> [TASK]:
Your answer must be one number: the count of lines below that hold the word "Meditation".

> [DATA TO USE]:
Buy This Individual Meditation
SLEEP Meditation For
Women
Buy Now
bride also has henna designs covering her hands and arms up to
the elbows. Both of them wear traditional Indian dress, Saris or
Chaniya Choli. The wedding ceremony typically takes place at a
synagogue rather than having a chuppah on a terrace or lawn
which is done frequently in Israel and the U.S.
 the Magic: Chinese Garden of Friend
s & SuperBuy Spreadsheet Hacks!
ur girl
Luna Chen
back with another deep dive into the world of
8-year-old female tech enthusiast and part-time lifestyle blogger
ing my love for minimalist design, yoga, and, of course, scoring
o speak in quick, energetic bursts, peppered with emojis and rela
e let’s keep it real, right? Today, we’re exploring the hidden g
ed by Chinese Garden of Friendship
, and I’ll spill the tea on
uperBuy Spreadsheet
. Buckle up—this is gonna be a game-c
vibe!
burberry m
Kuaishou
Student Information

--

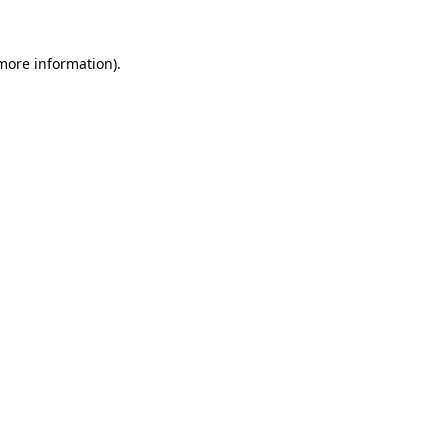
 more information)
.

> [ANSWER TO THIS EXERCISE]:
2